> _SELECTED TEXT_:
┌────────

[antlr-interest] An ambiguous lexing problem

Owen Jacobson owen.jacobson at grimoire.ca
Tue Aug 28 15:58:54 PDT 2012


Yow. I had a look through the FAQ, but I somehow missed that one, even
though it has my problem right in the name. Thanks for the clue. I'll
go play with that and see what I come up with - thankfully, LambdaMOO
is considerably simpler than JavaFX…

-o

On 2012-08-28, at 6:46 PM, Jim Idle <jimi at temporal-wave.com> wrote:

> See FAQ:
> 
> 
> http://tinyurl.com/8t4pnhv
> 
> 
> Jim
> 
>> -----Original Message-----
>> From: antlr-interest-bounces at antlr.org [mailto:antlr-interest-
>> bounces at antlr.org] On Behalf Of Owen Jacobson
>> Sent: Tuesday, August 28, 2012 3:35 PM
>> To: antlr-interest at antlr.org
>> Subject: [antlr-interest] An ambiguous lexing problem
>> 
>> Hi folks,
>> 
>> I'm tinkering with an Antlr grammar for the LambdaMOO programming
>> language, largely documented at
>> http://www.hayseed.net/MOO/manuals/ProgrammersManual_toc.html. The
>> existing implementation is in very hoary C, originally built in the
>> early 90s using yacc and a hand-rolled lexer (you can see both on
>> Github: https://github.com/wrog/lambdamoo/blob/master/parser.y contains
>> the yacc grammar and the yylex function required to feed it).

└────────

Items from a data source
┌────────

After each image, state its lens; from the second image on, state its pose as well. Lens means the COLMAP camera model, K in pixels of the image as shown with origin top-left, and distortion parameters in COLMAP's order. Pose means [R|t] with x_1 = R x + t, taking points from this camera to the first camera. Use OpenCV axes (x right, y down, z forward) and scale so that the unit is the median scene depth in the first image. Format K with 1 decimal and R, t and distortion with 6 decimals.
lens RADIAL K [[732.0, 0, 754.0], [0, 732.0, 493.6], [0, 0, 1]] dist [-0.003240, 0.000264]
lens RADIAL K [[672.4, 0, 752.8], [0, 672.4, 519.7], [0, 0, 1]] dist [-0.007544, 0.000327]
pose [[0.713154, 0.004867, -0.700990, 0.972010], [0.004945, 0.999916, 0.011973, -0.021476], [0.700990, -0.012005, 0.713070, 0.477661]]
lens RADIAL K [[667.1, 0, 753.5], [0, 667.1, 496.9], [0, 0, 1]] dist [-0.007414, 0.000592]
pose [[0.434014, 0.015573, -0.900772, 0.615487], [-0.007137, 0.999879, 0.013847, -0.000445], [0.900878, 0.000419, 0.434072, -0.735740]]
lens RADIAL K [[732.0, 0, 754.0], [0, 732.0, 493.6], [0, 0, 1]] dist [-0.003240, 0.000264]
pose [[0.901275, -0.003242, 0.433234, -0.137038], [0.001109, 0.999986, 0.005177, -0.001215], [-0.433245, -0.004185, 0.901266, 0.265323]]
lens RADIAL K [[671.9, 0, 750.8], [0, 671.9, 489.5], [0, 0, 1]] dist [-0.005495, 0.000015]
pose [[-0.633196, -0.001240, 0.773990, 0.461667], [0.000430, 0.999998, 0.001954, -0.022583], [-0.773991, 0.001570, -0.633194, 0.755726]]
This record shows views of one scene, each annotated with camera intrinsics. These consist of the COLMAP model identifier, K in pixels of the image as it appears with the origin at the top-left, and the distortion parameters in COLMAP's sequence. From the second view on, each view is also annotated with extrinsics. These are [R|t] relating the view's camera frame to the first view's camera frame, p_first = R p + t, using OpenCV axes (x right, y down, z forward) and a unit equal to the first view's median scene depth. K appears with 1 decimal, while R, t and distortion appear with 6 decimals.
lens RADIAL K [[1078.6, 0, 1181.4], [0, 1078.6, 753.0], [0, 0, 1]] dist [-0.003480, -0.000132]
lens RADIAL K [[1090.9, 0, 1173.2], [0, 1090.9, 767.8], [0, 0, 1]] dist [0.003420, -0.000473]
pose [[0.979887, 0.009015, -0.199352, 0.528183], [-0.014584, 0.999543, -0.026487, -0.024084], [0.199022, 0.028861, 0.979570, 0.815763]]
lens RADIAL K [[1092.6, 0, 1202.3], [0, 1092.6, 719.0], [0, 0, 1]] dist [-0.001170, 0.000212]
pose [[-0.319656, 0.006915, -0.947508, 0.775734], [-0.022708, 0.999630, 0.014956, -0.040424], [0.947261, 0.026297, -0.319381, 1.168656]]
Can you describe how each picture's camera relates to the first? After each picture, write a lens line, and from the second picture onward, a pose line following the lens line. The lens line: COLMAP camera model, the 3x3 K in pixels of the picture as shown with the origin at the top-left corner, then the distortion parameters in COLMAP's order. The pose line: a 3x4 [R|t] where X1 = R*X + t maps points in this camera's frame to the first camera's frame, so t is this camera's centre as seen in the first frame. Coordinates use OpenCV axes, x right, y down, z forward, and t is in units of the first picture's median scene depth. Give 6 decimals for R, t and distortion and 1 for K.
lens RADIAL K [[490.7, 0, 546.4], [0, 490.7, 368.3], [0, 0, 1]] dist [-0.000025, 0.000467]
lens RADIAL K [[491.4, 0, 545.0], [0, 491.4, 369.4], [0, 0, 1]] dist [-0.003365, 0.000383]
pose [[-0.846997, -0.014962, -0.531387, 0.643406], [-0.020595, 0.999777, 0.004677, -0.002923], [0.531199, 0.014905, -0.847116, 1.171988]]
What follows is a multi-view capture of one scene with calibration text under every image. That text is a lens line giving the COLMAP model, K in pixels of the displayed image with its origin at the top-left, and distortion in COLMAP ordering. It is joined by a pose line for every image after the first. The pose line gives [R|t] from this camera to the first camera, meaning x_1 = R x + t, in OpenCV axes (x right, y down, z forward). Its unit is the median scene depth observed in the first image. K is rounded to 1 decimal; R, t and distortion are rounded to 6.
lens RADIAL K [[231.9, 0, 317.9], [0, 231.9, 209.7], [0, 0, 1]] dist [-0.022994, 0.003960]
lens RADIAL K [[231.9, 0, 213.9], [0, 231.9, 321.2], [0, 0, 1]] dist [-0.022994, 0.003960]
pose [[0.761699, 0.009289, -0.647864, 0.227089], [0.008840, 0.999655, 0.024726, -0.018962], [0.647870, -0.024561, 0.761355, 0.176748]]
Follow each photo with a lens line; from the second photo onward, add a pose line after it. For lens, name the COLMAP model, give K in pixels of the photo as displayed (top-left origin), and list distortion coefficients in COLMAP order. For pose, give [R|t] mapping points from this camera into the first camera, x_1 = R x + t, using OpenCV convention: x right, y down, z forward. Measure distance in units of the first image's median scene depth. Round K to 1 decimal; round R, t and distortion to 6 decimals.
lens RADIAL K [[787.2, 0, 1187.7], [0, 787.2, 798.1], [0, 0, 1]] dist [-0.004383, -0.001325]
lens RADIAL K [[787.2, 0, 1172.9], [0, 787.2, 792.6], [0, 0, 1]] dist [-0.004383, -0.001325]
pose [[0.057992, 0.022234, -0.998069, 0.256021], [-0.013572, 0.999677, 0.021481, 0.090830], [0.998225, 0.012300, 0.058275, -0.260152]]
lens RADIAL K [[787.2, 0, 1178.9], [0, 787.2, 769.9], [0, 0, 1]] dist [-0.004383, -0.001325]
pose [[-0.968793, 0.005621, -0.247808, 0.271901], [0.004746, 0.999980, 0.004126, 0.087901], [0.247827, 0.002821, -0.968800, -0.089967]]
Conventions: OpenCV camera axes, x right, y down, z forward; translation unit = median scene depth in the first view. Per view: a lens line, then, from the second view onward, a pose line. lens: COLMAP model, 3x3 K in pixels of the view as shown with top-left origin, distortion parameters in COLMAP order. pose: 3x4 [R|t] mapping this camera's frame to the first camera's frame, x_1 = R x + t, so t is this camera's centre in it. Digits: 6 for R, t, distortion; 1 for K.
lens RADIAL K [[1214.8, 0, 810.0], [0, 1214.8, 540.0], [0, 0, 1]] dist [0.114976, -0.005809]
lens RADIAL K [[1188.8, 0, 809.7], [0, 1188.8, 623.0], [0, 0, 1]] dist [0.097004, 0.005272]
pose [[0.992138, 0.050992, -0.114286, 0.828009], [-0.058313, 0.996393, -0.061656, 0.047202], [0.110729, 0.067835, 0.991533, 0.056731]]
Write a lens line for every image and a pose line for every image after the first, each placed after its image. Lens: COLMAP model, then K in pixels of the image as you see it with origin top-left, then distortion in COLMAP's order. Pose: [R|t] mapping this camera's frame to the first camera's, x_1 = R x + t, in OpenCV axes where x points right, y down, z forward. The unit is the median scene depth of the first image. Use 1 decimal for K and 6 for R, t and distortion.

└────────

> _PROBLEMS TO SOLVE_:
#1 In the mailing-list message about the ambiguous lexing problem, what was the existing LambdaMOO implementation originally built with?
#2 Take the mailing-list message about the ambiguous lexing problem further from the point where it stops.
The data has no connection to the text.

> _ACTIVITY ANSWERS_:
#1 It was built in the early 90s using yacc and a hand-rolled lexer.

#2
>> 
>> The language permits floating-point literals of the forms "1."
>> (evaluating to 1.0) and ".3" (evaluating to 0.3), along with the usual
>> suite of scientific notation options. It also permits "range"
>> expressions for "for" loops and for indexing into lists, which have the
>> form '[' expression '..' expression ']'. The C implementation parses
>> 
>> 	for x in [1..3]
>> 		". Loop body .";
>> 	endfor
>> 
>> as a loop over 1, 2, and 3. Given the lexer rules I've worked out so
>> far, my parser turns the "[1..3]" part into a few syntax errors and
>> then applies error recovery to the range, producing a loop from 1. to
>> .3. Obviously, this is not what I want.
>> 
>> Experimenting with LambdaMOO's evaluator demonstrates that ranges like
>> "[1..3]" compile successfuly but fail at runtime (one or the other
>> value is interpreted as a float; I don't care which one, as the error
>> is the same either way) and that ranges like "[1....4]" are syntax
>> errors, so it's a pretty constrained special case in the existing
>> lexer.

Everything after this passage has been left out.